Richard Finn, MD
Results from the phase III PALOMA-2 study—which demonstrated a significant progression-free survival (PFS) advantage with palbociclib (Ibrance) plus letrozole compared with letrozole alone in ER-positive, HER2-negative metastatic breast cancer—were recently published in The New England Journal of Medicine
The use of palbociclib, the first CDK4/6 inhibitor approved in this setting, will only continue to rise following these published findings, said lead study author Richard Finn, MD, an associate professor of Medicine at the UCLA David Geffen School of Medicine.
“The uptake has been very brisk in the United States, and that is really driven by the compelling efficacy data and the fact that it is well tolerated,” he said. “PALOMA-2 will just continue to boost that, not only in the United States, but globally.”

****

PROBLEM: According to the passage on the PALOMA-2 study, in which journal were the study's results published? These records have no role here.

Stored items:
****

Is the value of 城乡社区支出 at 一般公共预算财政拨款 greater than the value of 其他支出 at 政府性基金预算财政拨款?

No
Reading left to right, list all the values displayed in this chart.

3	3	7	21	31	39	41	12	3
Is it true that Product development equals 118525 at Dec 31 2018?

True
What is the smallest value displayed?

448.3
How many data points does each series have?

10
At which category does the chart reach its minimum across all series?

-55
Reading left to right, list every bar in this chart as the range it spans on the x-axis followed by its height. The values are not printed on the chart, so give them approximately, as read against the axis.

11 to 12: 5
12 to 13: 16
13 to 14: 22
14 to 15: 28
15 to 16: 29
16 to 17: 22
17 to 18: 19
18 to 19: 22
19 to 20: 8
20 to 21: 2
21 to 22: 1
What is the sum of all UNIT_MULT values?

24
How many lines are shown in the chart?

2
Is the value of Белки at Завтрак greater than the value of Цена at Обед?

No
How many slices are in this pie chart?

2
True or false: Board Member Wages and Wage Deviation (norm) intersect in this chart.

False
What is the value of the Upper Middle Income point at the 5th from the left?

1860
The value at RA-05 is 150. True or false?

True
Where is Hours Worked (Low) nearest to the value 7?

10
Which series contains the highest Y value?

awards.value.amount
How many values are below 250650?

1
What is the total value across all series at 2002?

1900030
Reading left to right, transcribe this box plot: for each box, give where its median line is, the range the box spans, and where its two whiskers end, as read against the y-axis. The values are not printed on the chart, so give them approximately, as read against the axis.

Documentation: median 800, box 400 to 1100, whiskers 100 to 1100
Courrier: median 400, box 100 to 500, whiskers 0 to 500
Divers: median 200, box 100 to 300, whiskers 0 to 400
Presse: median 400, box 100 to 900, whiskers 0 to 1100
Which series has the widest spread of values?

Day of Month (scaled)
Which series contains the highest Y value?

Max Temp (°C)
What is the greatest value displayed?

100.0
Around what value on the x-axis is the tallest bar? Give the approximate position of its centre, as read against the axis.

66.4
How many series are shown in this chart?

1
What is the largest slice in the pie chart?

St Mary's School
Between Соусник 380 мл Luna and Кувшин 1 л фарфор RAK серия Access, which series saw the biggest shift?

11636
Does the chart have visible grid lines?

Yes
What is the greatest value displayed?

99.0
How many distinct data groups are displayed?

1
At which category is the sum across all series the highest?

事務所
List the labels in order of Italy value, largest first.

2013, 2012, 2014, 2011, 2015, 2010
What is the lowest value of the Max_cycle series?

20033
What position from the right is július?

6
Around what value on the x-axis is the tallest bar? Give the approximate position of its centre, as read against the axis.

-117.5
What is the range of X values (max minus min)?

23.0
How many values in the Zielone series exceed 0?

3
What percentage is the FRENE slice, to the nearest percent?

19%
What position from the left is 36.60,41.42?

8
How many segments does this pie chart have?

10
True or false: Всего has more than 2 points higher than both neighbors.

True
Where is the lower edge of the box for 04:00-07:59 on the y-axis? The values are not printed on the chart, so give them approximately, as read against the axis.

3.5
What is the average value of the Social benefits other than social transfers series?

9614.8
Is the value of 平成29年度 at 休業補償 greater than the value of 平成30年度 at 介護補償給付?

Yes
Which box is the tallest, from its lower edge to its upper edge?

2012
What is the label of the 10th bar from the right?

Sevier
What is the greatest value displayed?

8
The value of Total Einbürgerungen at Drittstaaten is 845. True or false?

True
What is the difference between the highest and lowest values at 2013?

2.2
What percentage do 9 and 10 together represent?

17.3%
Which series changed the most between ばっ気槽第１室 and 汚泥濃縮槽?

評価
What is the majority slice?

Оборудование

****

TASK RESPONSE: The New England Journal of Medicine